Cheshire v. Palmer

On Motion of Defendant in Error for Rehearing.

The statement in the opinion disposing of the writ of error that the judgment on which the writ of garnishment was issued September 30, 1930, was by default, is challenged as incorrect, and attention is called to the recital in that judgment that “the defendant appeared by attorney and announced ready for trial,” etc. The facts with reference to the matter, as conclusively appears from testimony in the statement of facts sent to this court, were that the citation served on plaintiff in error in the suit resulting in the judgment on which said writ of garnishment was issued required her to appear and answer the suit on November 7, 1927; that she appeared in court on that day, and was informed that judgment in the suit had been rendered, against her in September, 1927; that afterward the attention of defendant in error’s attorneys was called to the fact that said judgment rendered in September, 1927, was prematurely taken, when service of the citation on plaintiff in error was incomplete, and therefore that the judgment was void; that thereafter, in the language of one of defendant in error’s attorneys testifying as a witness, he “had the court to erase the date of the original entry of the judgment and substitute the date November 8th, 1927, which now appears on the docket of the court.” When the change was made, and whether in open court and during a term thereof, does not appear, except that said attorney testified it was “in November, 1927.” It was on the facts stated, and testimony of the attorney just set out, that this court said it appeared the judgment defendant in error sued upon was by default. We are still of that opinion, and do not agree with defendant in error in his contention in the motion that, because the judgment on its face did not appear to be by default, plaintiff in error should not be heard in this suit to say it was by default. This suit was on the judgment, and plaintiff in error’s attack thereon was a direct attack and not a collateral one, as asserted by defendant in error.

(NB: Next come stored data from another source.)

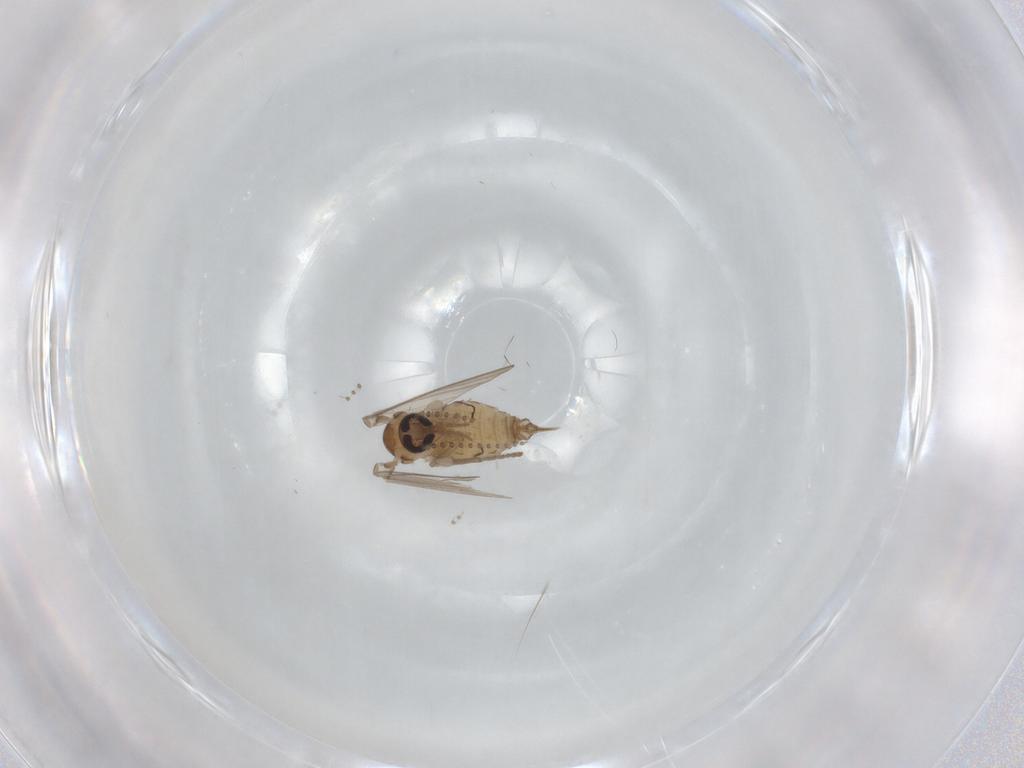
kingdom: Animalia
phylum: Arthropoda
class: Insecta
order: Diptera
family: Psychodidae
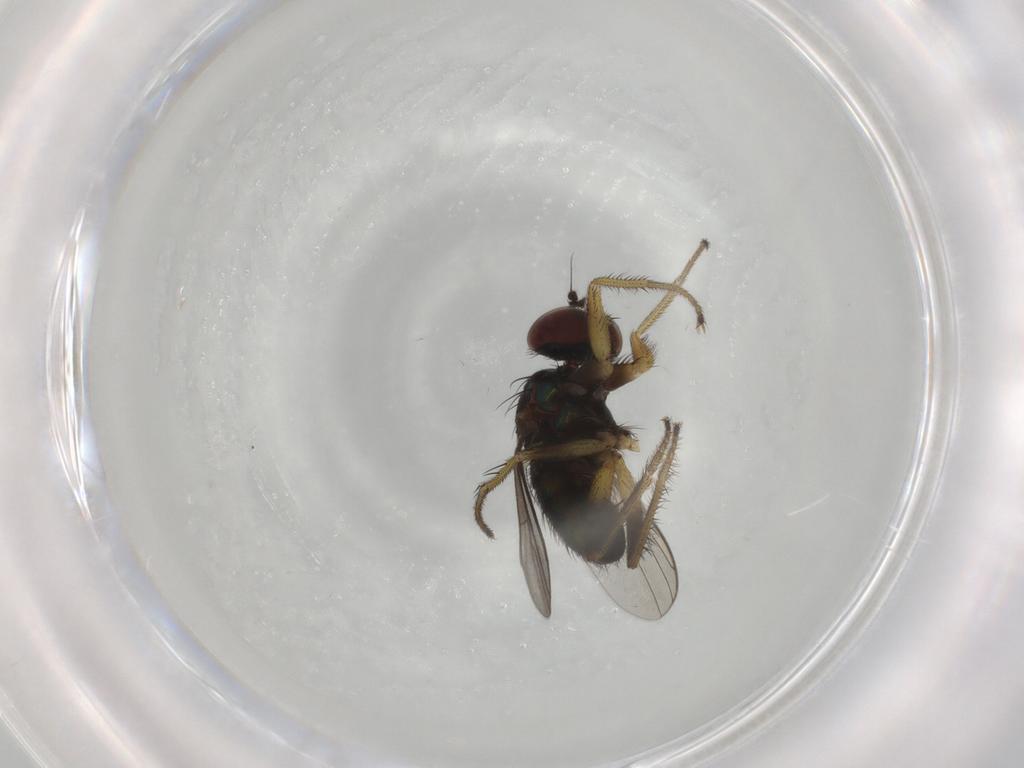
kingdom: Animalia
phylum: Arthropoda
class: Insecta
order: Diptera
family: Dolichopodidae
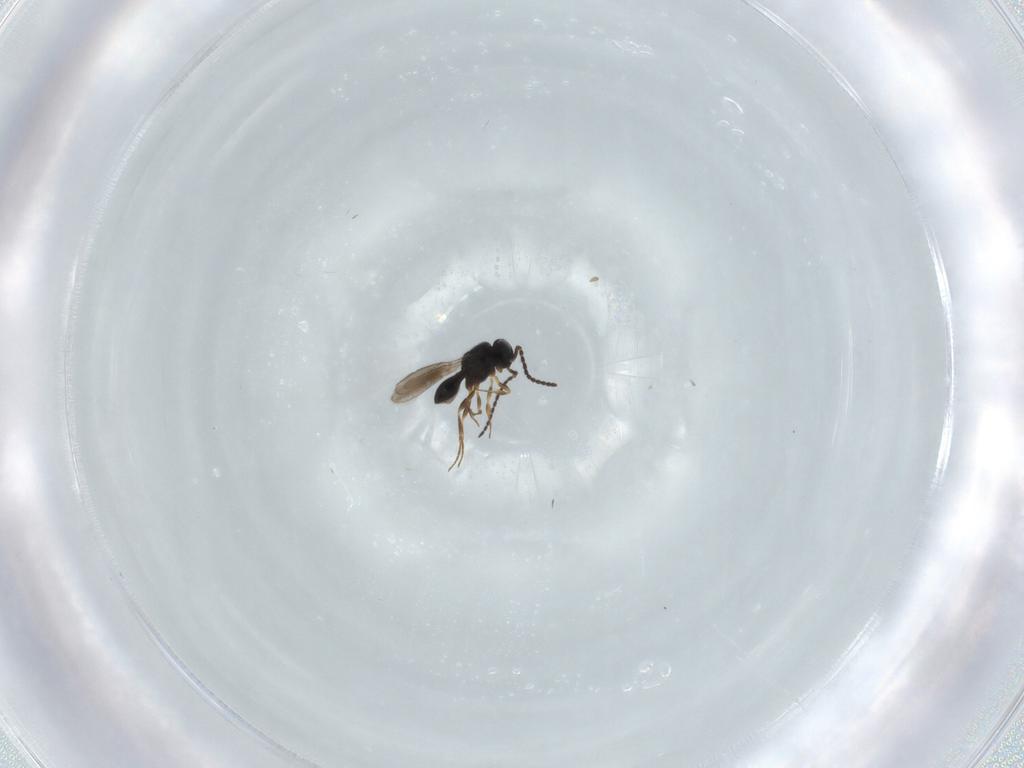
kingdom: Animalia
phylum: Arthropoda
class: Insecta
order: Hymenoptera
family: Scelionidae
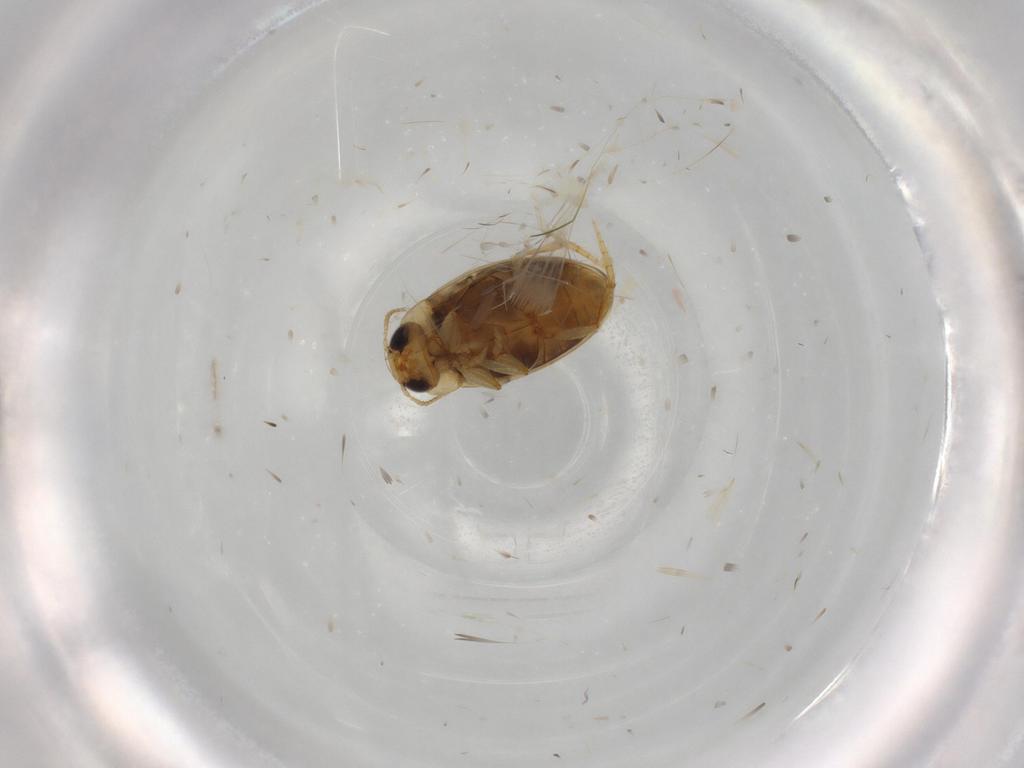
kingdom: Animalia
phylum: Arthropoda
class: Insecta
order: Coleoptera
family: Dytiscidae
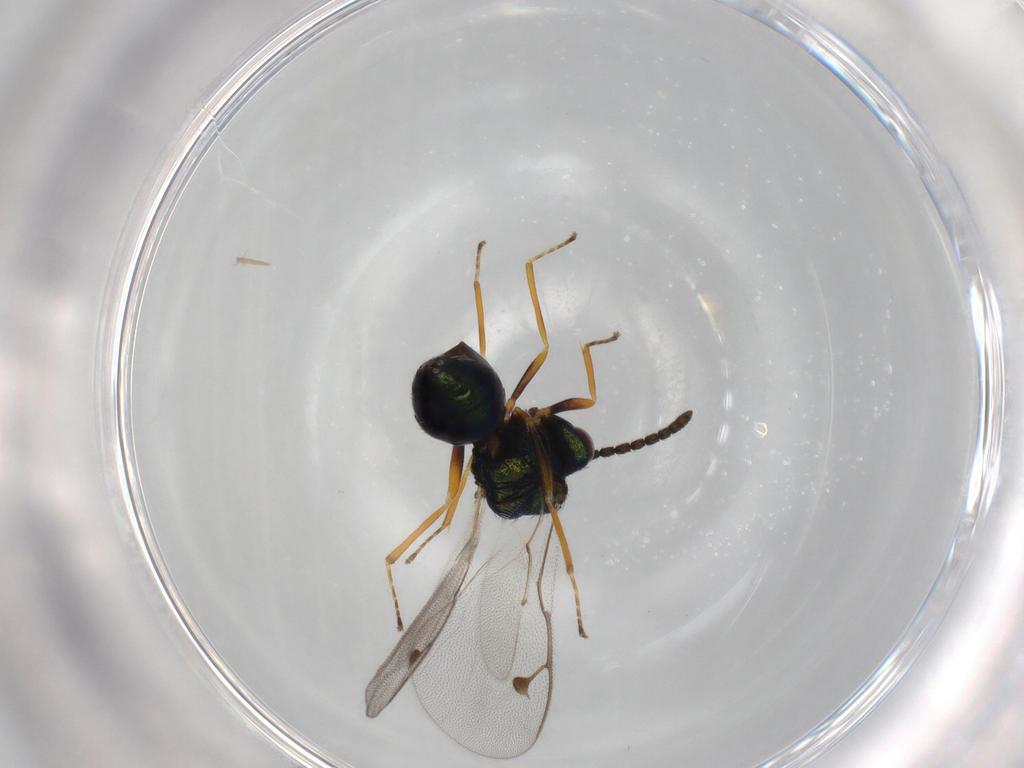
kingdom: Animalia
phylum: Arthropoda
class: Insecta
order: Hymenoptera
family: Pteromalidae
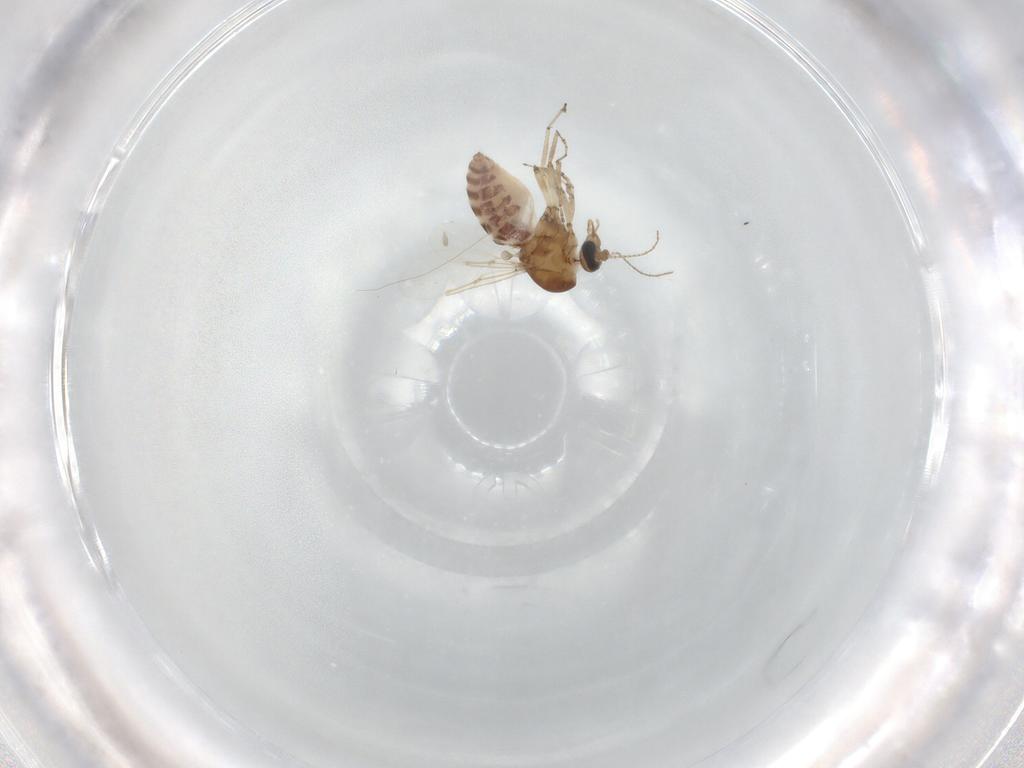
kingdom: Animalia
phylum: Arthropoda
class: Insecta
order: Diptera
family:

And we think said judgment was void for another reason also, to wit: It appeared on the face of defendant in error’s petition in the suit resulting in the judgment that plaintiff in error was a married woman at the time she executed the notes sued upon, and it did not appear from any allegations in said petition that the indebtedness evidenced by the notes was on account of “necessaries” furnished to plaintiff in error or her family, or was incurred for the benefit of her separate estate. It is held that such a petition will not support a judgment by default against a mar: ried woman. Graham v. Carmany (Tex. Civ. App.) 2 S.W.(2d) 467; Hoffman v. Tool Co. (Tex. Civ. App.) 251 S. W. 823; Beshears v. Talbot (Tex. Civ. App.) 241 S. W. 635; Poe v. *440Hall (Tex. Civ. App.) 241 S. W. 708; Fisk v. Warren (Tex. Civ. App.) 248 S. W. 406.

The judgment purporting to have been rendered November 8,1930, being void, suit could not be maintained on it, and hence the judgments rendered December 10, 1930, were unauthorized and void. Defendant in error’s remedy was not a suit on said judgment of November 8, 1930, but was on the notes that judgment was based on. The motion is overruled.